# SUPPLIED DATA
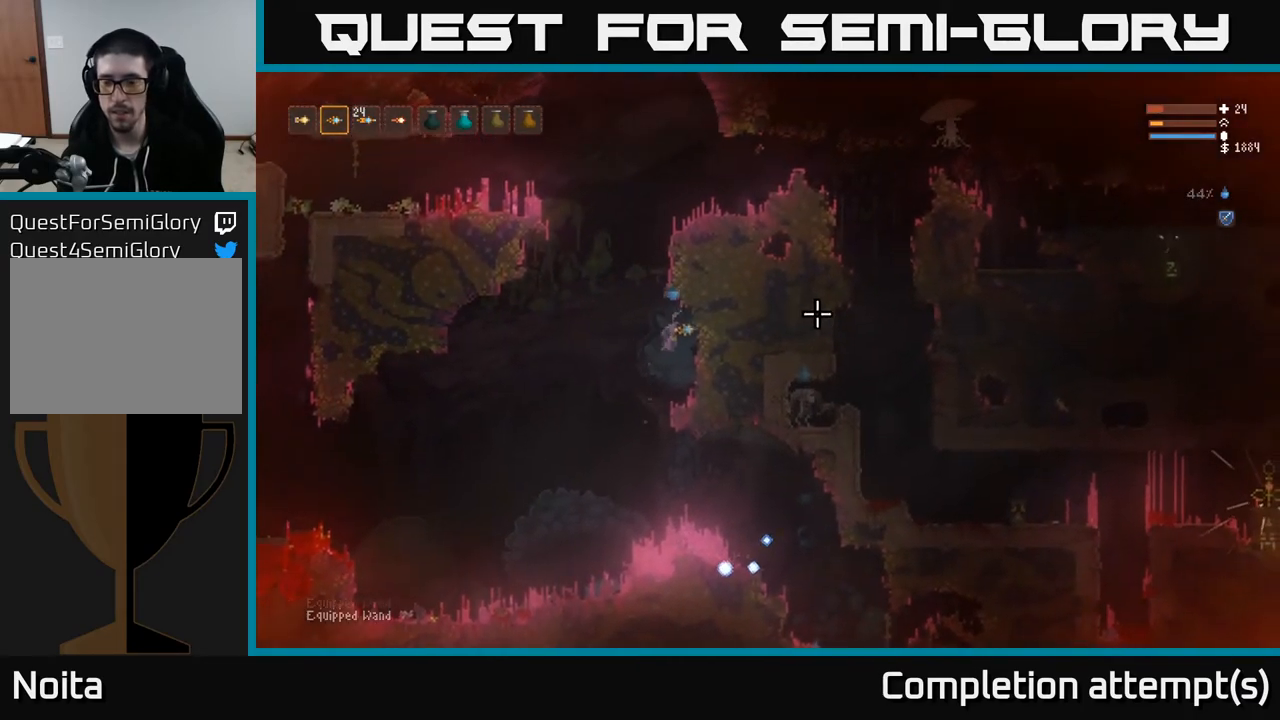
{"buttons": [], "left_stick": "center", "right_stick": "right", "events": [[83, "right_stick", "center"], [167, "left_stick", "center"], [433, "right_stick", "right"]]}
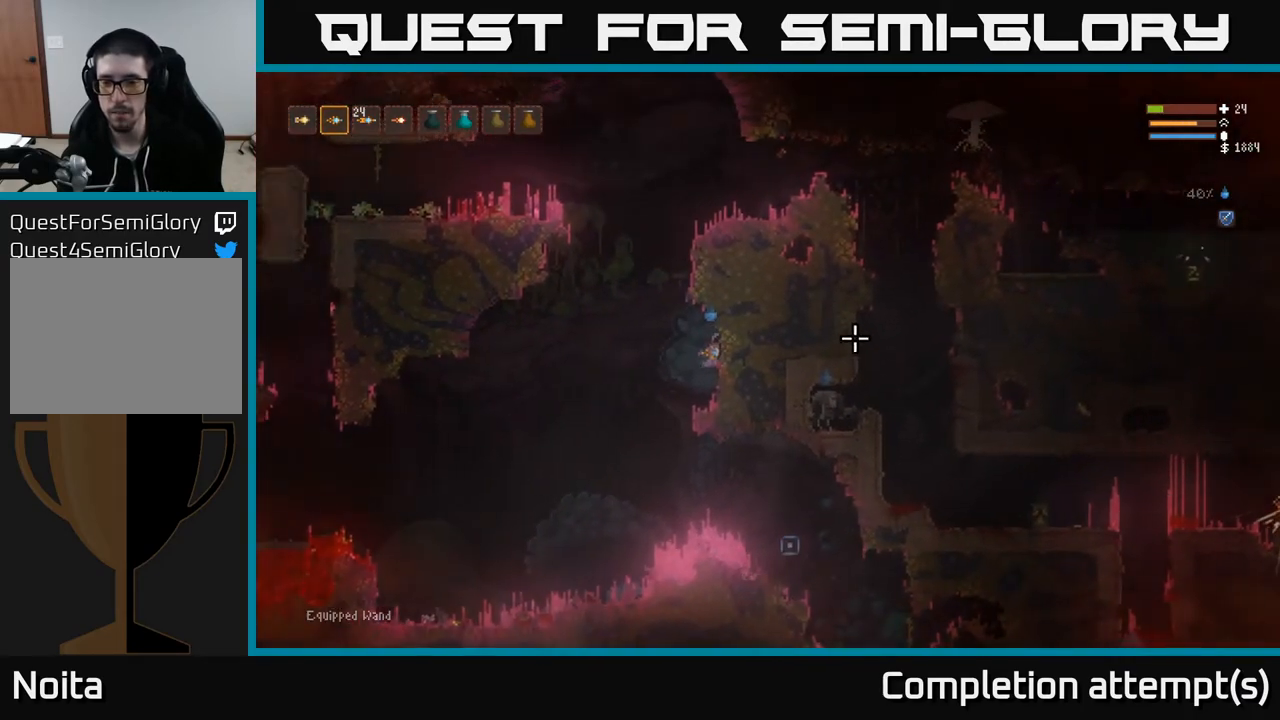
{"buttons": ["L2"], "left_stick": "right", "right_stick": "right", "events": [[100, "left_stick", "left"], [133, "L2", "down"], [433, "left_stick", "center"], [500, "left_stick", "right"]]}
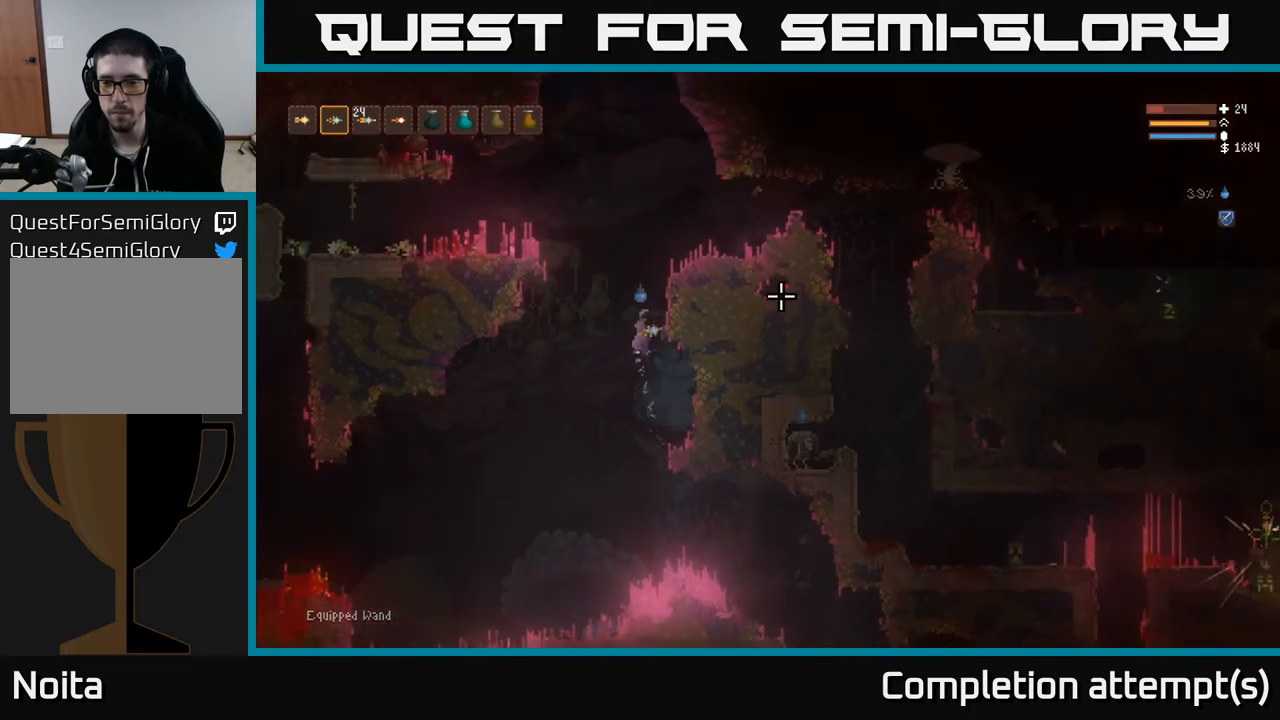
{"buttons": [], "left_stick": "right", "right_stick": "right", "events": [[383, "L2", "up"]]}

...

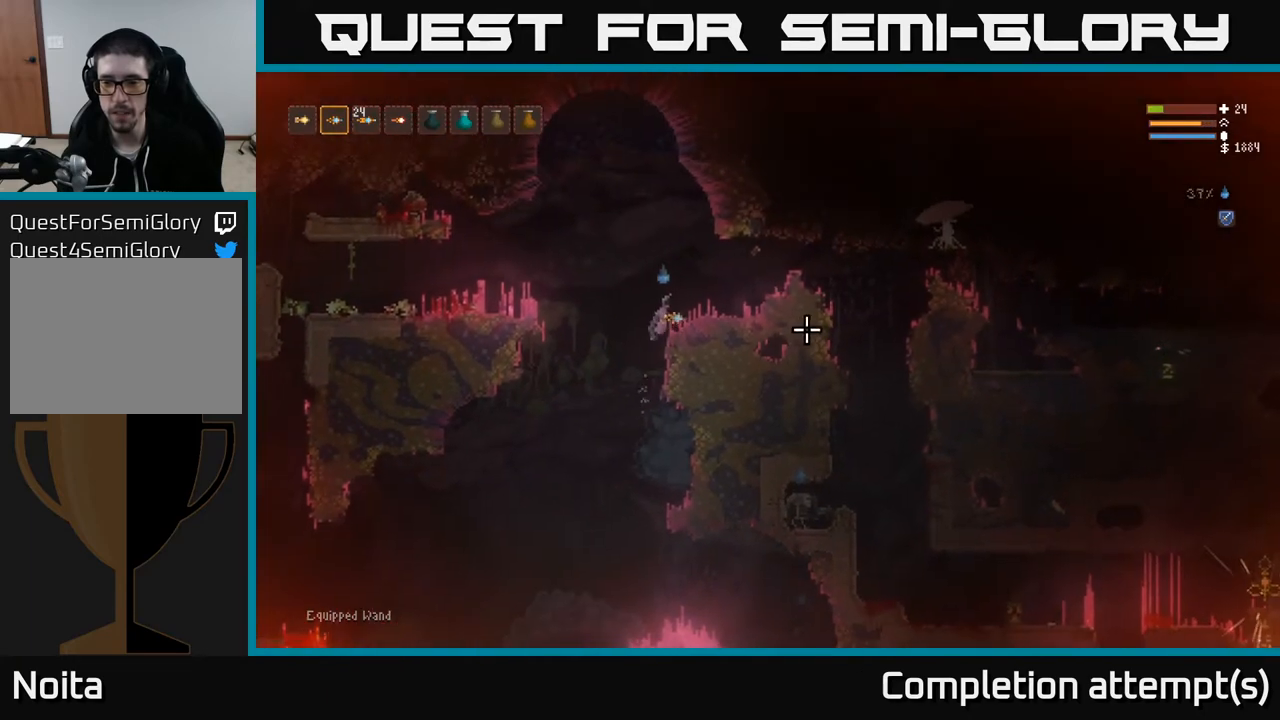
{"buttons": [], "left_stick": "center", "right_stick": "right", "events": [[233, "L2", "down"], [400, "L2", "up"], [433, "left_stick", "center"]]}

# TASK TO COMPLETE
Go through the listing above and return each line that includes the word "down".

# TASK RESULT
{"buttons": ["L2"], "left_stick": "right", "right_stick": "right", "events": [[100, "left_stick", "left"], [133, "L2", "down"], [433, "left_stick", "center"], [500, "left_stick", "right"]]}
{"buttons": [], "left_stick": "center", "right_stick": "right", "events": [[233, "L2", "down"], [400, "L2", "up"], [433, "left_stick", "center"]]}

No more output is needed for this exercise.